親娘
カレンは両親に向かい、頭を深々と下げた。
「お願いしまス。どうか二人への同行を認めてくだサい」
「……」
両親は言葉を発することなく、お互い顔を見合わせている。自分たちの娘がせっかく帰ってきたと思ったら、危険なことをすると言い出したのだから無理もない話ではあるが。
「……お前が行ったところで何の役に立つんだ?」
「そうよ、ご迷惑になるだけだから、やめなサい」
当然、二人から返ってくる言葉は、反対するものだった。
それでも、カレンは食い下がった。なぜそこまでするのか、カレン自身にも上手く言葉にすることは出来ないが、そうしなければいけない気がしたのだ。
「お願いでス。ウチはここで行かなければ、一生後悔してしまう気がするんでス。それは危険の中に身を投じるよりも嫌なんでス」
「カレン……」
母親は悲痛な面持ちで、頭を上げようとしない我が子を見つめる。その瞳にはうっすらと、涙の粒が浮かんでいた。
「いいや、だめだ。三番街へ行かせるのはお前の夢の為だから構わなかったが、今回は違う。お前は魔物討伐をするのが夢なのか?」
父親は、毅然とした態度で愛娘の懇願を突っぱねる。それは、カレンの夢が魔道具職人だと分かっているからだろう。魔物討伐はその夢に何ら関りはない。

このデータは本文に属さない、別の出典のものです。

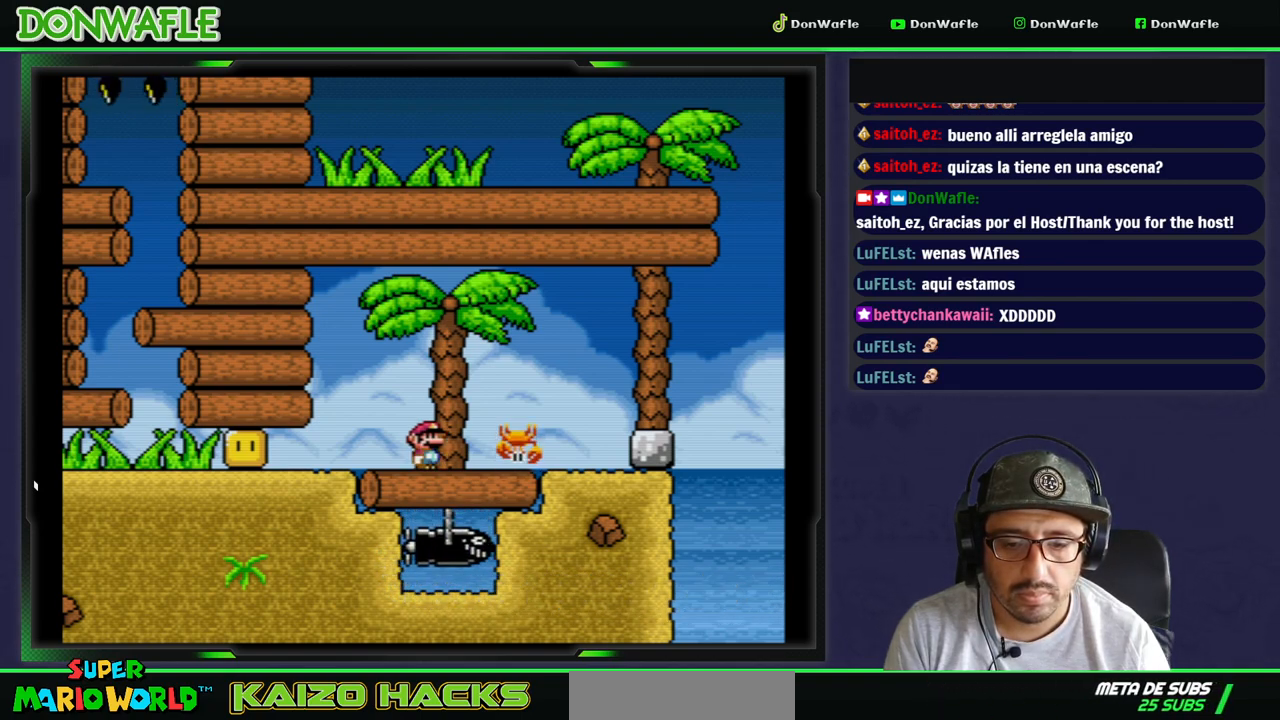
{"dt_ms": 500, "buttons": ["B", "Y"], "events": [[500, "B", "down"]]}
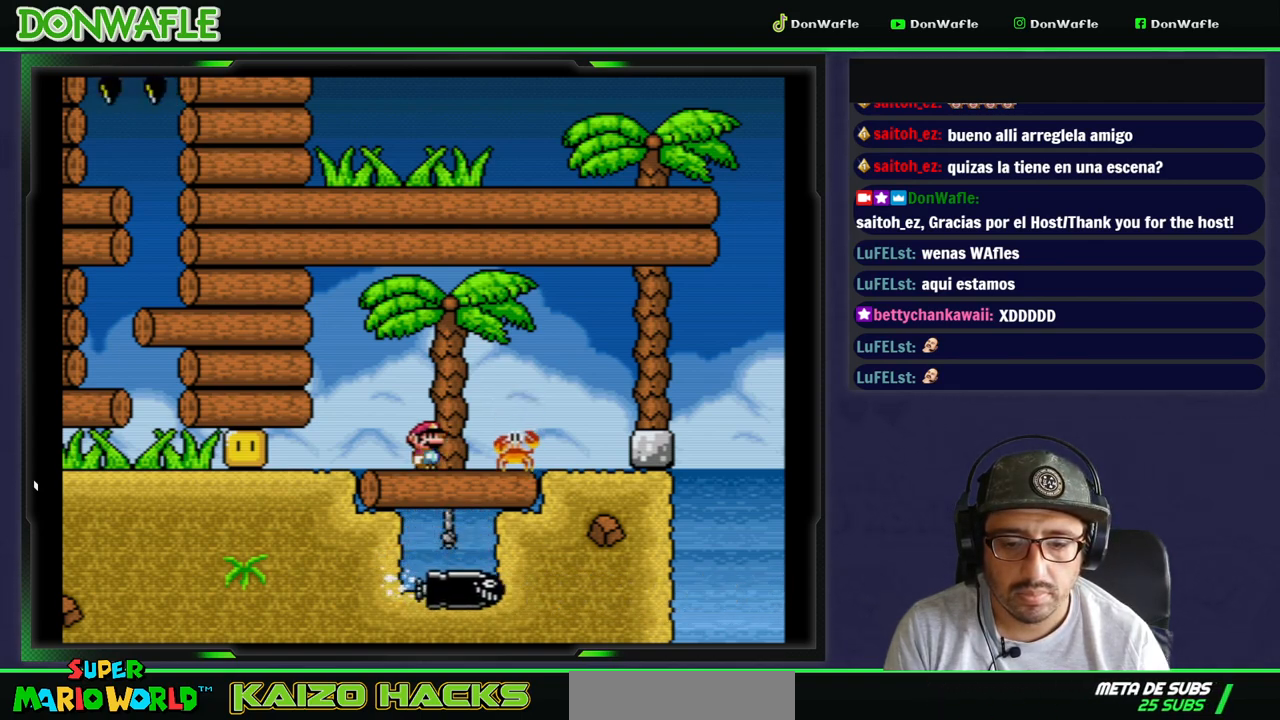
{"dt_ms": 1000, "buttons": ["Y", "DPAD_RIGHT"]}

「でも、ウチはもう大人っス。自分の道は自分で決めっ……!?」
カレンがそこまで言いかけたとき、乾いた音が店内に響いた。
母親が、カレンの頬をはたいたのだ。瞳に大粒の涙を浮かべ、頬には溢れた涙が筋を作っていた。
「そりゃあ貴方は世間から見れば、もう大人よ。でも、私たちにとってはいくつであっても、可愛い娘なの。それを危険な目に合わせようとする訳ないでシょう!!」
震える声で自身の胸の内を吐き出し、うずくまる母親。それを優しく抱きとめながら、父親も続ける。
「お前が魔物討伐を仕事にしているなら、ここまで反対はしない。お前が何をやりたいかをよく考えろ」
父親の言葉は、あくまでカレンのことを想ってのものだった。証拠に、父親の目にも大粒の涙が溜まっている。
「父さん……母さん……それでもウチは行きたいんでス。これが、今ウチのやりたいこと……ううん、やらなければいけないこと、なんでス」
カレンはそれでも諦めない。心に決めたことは必ずやり遂げる、それがカレンにとって一番大事なことだった。
「ウチはもう決めたんでス。二人に付いていくって」
「本当に、それがカレンにとって大事なことなのか?」
「ハイ」
カレンの力強い眼差しに、両親は諦観したように、ため息を一つこぼす。
だが、その表情はどこか誇らしげでもあった。
「分かった。この方たちへの同行を許そう」
「ホントでスか!?」
「でも、一つだけ約束して。必ず三人で無事に帰って来るって」
母親のその言葉に、リオンとエアリアは驚く。まさかこちらの心配までしてくれるとは思わなかったのだ。
「僕たち、もですか?」
「ええ、この子を守るために、あなたたちが傷ついては意味がありまセん。だから三人無事で帰ってくだサい」
「分かった。必ず、この三人でここへ戻ることを約束しよう」
エアリアの言葉に、カレンが顔を輝かせる。
「じゃあ、ウチも行っていいんスね!?」
「ああ、だが決して勝手な行動はしないこと。私か、リオンの後ろにいるんだ。離れたら守ってやれなくなる」
エアリアの注意に、カレンはコクコクと頷く。
そしていつの間に準備していたのか、カバンを背負うと、
「さあ、そうと決まれば早速出発っス!!」
そう言って外へと出ていく。
リオンとエアリアは、そんなカレンの様子に顔を見合わせながら苦笑した。